** Provided records follows **
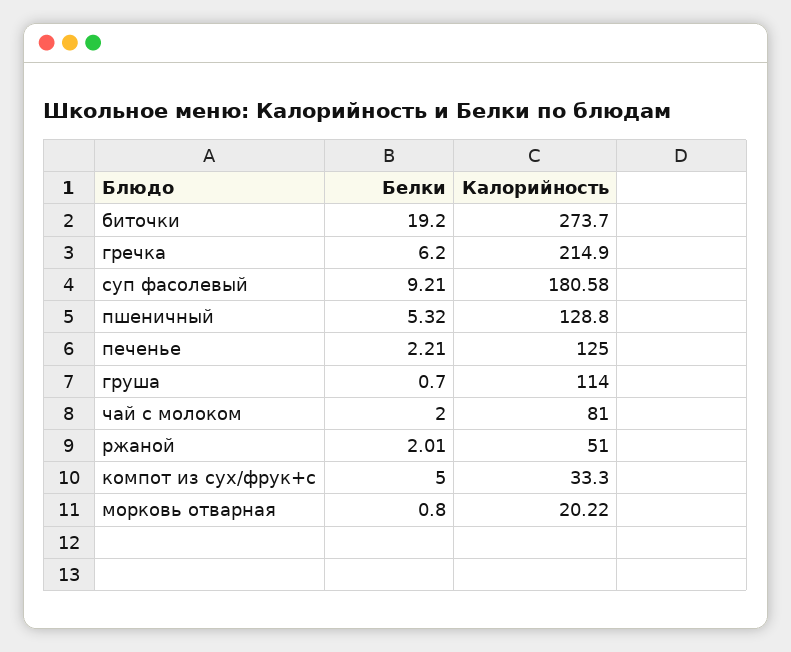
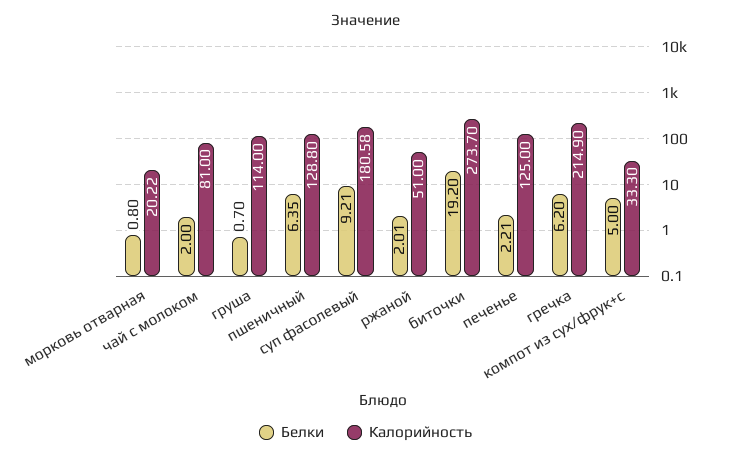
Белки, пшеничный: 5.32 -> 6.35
** End of Provided records **
** Provided records follows **
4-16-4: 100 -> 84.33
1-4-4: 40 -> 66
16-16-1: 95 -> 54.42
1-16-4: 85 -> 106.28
** End of Provided records **
Task to carry out:
Return, with no change at all, every line in the entries above from the line containing "4-16-4: 100 -> 84.33" through the line containing "1-16-4: 85 -> 106.28".

Task output:
4-16-4: 100 -> 84.33
1-4-4: 40 -> 66
16-16-1: 95 -> 54.42
1-16-4: 85 -> 106.28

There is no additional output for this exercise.